You need to click on a specific profile, then click Edit. The available certificates should be shown at the bottom with radio buttons to choose the one you want. If it doesn't show up, are you sure you created an In House and Ad Hoc certificate and not a Development certificate? On the main Certificates page, the TYPE column should show "iOS Distribution".
Do you have an Enterprise account? You used the Enterprise forum tag. If so, the new certificate should be valid for 3 years (2023/07/02), not one year. Or they used to be anyway. I only have one distribution cert in our Enterprise account right now, and I don't want to use my second one yet, so I can't test creating a new one to see if it shows up as a choice in my distribution profiles. You shouldn't need to create a new profile. In the past, when I have had a second active distribution cert, both have been visible in my distribution profiles. Hopefully someone else can help.
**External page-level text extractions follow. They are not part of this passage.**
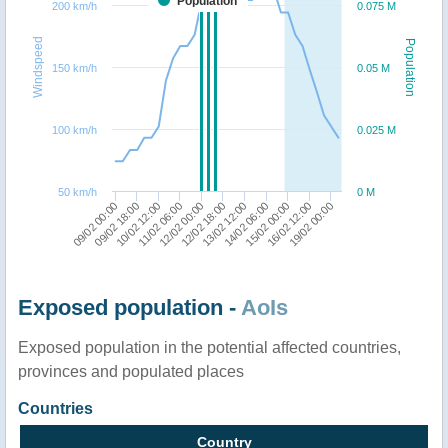
Population
200 km/h
0.075 M
Windspeed
Population
150 km/h
0.05 M
100 km/h
0.025 M
50 km/h
0 M
09/02 00:00
09/02 18:00
10/02 12:00
11/02 06:00
12/02 00:00
12/02 18:00
13/02 12:00
14/02 06:00
15/02 00:00
16/02 12:00
19/02 00:00
Exposed population -
AoIs
Exposed population in the potential affected countries,
provinces and populated places
Countries
Country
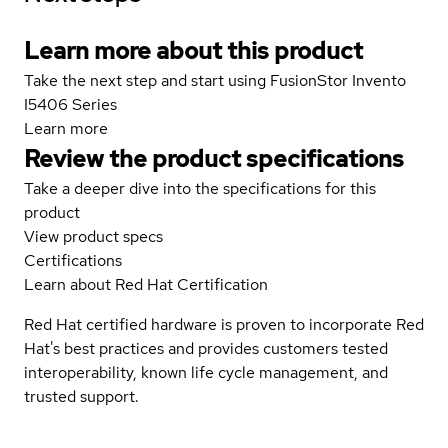
Learn more about this product
Take the next step and start using FusionStor Invento
I5406 Series
Learn more
Review the product specifications
Take a deeper dive into the specifications for this
product
View product specs
Certifications
Learn about Red Hat Certification
Red Hat certified hardware is proven to incorporate Red
Hat's best practices and provides customers tested
interoperability, known life cycle management, and
trusted support.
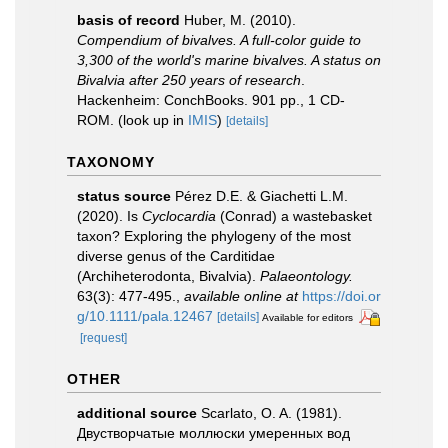
basis of record
Huber, M. (2010).
Compendium of bivalves. A full-color guide to
3,300 of the world's marine bivalves. A status on
Bivalvia after 250 years of research
.
Hackenheim: ConchBooks. 901 pp., 1 CD-
ROM.
(look up in
IMIS
)
[details]
TAXONOMY
status source
Pérez D.E. & Giachetti L.M.
(2020). Is
Cyclocardia
(Conrad) a wastebasket
taxon? Exploring the phylogeny of the most
diverse genus of the Carditidae
(Archiheterodonta, Bivalvia).
Palaeontology.
63(3): 477-495.
,
available online at
https://doi.or
g/10.1111/pala.12467
[details]
Available for editors
[request]
OTHER
additional source
Scarlato, O. A. (1981).
Двустворчатые моллюски умеренных вод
When you install an Xcode beta, it is named "Xcode-beta" and your previous version (Xcode 11) remains installed as "Xcode". When a new version of the beta is released, delete the old beta and install the new one. When Xcode 12 GM (Gold Master) is released or the final version is put in the App Store, delete the beta version. If you want to keep Xcode 11, you can rename the Xcode application to something like "Xcode-11" before installing the released version of Xcode 12, which will install as "Xcode". To rename, just go to the Applications folder, find Xcode, and rename the file. If you don't want to keep Xcode 11, I think you just install the release version of 12 and it replaces 11.
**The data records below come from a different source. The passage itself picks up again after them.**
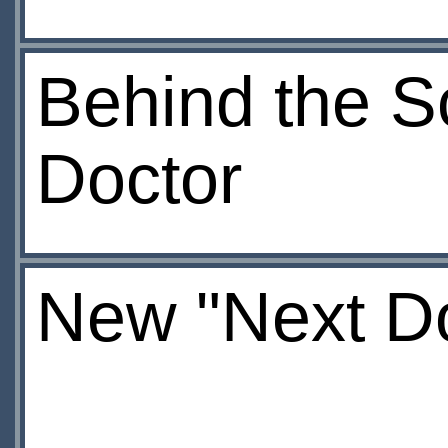
Behind the S
Doctor
New "Next Do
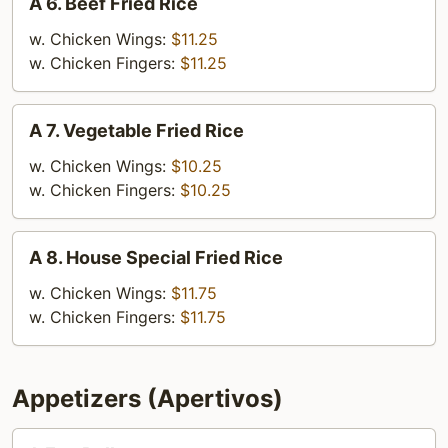
A 6. Beef Fried Rice
6.
Beef
w. Chicken Wings:
$11.25
Fried
w. Chicken Fingers:
$11.25
Rice
A
A 7. Vegetable Fried Rice
7.
Vegetable
w. Chicken Wings:
$10.25
Fried
w. Chicken Fingers:
$10.25
Rice
A
A 8. House Special Fried Rice
8.
House
w. Chicken Wings:
$11.75
Special
w. Chicken Fingers:
$11.75
Fried
Rice
Appetizers (Apertivos)
1.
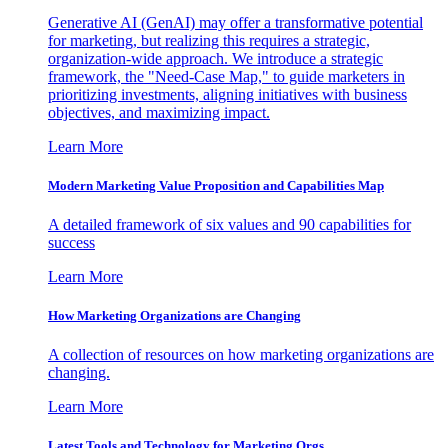
Generative AI (GenAI) may offer a transformative potential
for marketing, but realizing this requires a strategic,
organization-wide approach. We introduce a strategic
framework, the "Need-Case Map," to guide marketers in
prioritizing investments, aligning initiatives with business
objectives, and maximizing impact.
Learn More
Modern Marketing Value Proposition and Capabilities Map
A detailed framework of six values and 90 capabilities for
success
Learn More
How Marketing Organizations are Changing
A collection of resources on how marketing organizations are
changing.
Learn More
Latest Tools and Technology for Marketing Orgs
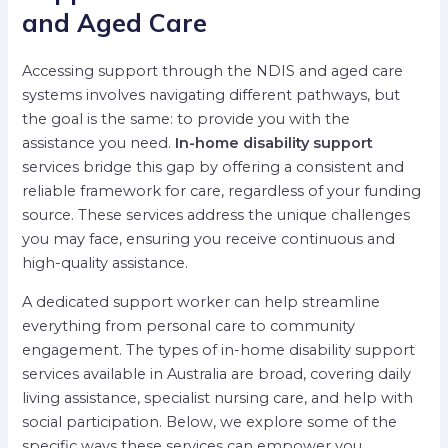
and Aged Care
Accessing support through the NDIS and aged care
systems involves navigating different pathways, but
the goal is the same: to provide you with the
assistance you need.
In-home disability support
services bridge this gap by offering a consistent and
reliable framework for care, regardless of your funding
source. These services address the unique challenges
you may face, ensuring you receive continuous and
high-quality assistance.
A dedicated support worker can help streamline
everything from personal care to community
engagement. The types of in-home disability support
services available in Australia are broad, covering daily
living assistance, specialist nursing care, and help with
social participation. Below, we explore some of the
specific ways these services can empower you.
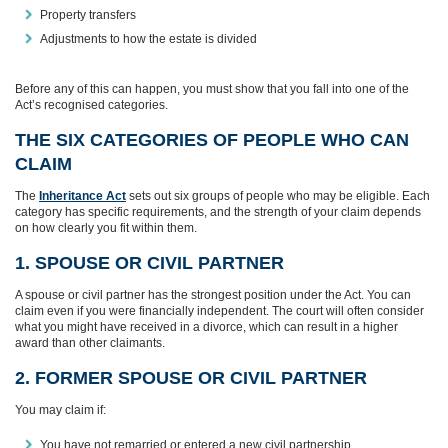
Property transfers
Adjustments to how the estate is divided
Before any of this can happen, you must show that you fall into one of the
Act’s recognised categories.
THE SIX CATEGORIES OF PEOPLE WHO CAN
CLAIM
The
Inheritance Act
sets out six groups of people who may be eligible. Each
category has specific requirements, and the strength of your claim depends
on how clearly you fit within them.
1. SPOUSE OR CIVIL PARTNER
A spouse or civil partner has the strongest position under the Act. You can
claim even if you were financially independent. The court will often consider
what you might have received in a divorce, which can result in a higher
award than other claimants.
2. FORMER SPOUSE OR CIVIL PARTNER
You may claim if:
You have not remarried or entered a new civil partnership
Apple has really been pushing Custom Apps distributed through Apple Business Manager (to your own company) instead of Enterprise Developer apps. However, as I understand it, Custom Apps / ABM doesn't work well if your employees are in different countries, as "redemption codes can not be used across countries or ABM instances at this time" (see this thread - https://developer.apple.com/forums/thread/130589 for example). So in that case, it seems like Enterprise is still the way to go.
To go back to iOS 13, you would need to restore your device to iOS 13, then restore from the backup you created while it had iOS 13 installed. Google something like "revert from iOS 14 beta to iOS 13" for instructions.
The plus symbol is in a blue circle after the word Certificates at the top of the list on the main Certificates page now. If it isn't there, you might not be assigned to the Admin role.
No need to regenerate/redistribute app. As long as your account is renewed, the apps will work until May 2021.
OTA still works, that might be what they are referring to with "using the iOS App (IPA) file".
You can have two active distribution certificates. They are good for 3 years, so you normally "stagger" them by creating the second one when there is about one year left on the first one. You can revoke one before it expires, but then none of the apps signed with it, or apps using a distribution profile signed with it will run.
Also, you can have as many distribution profiles and apps as you want. They can use either of your active certificates.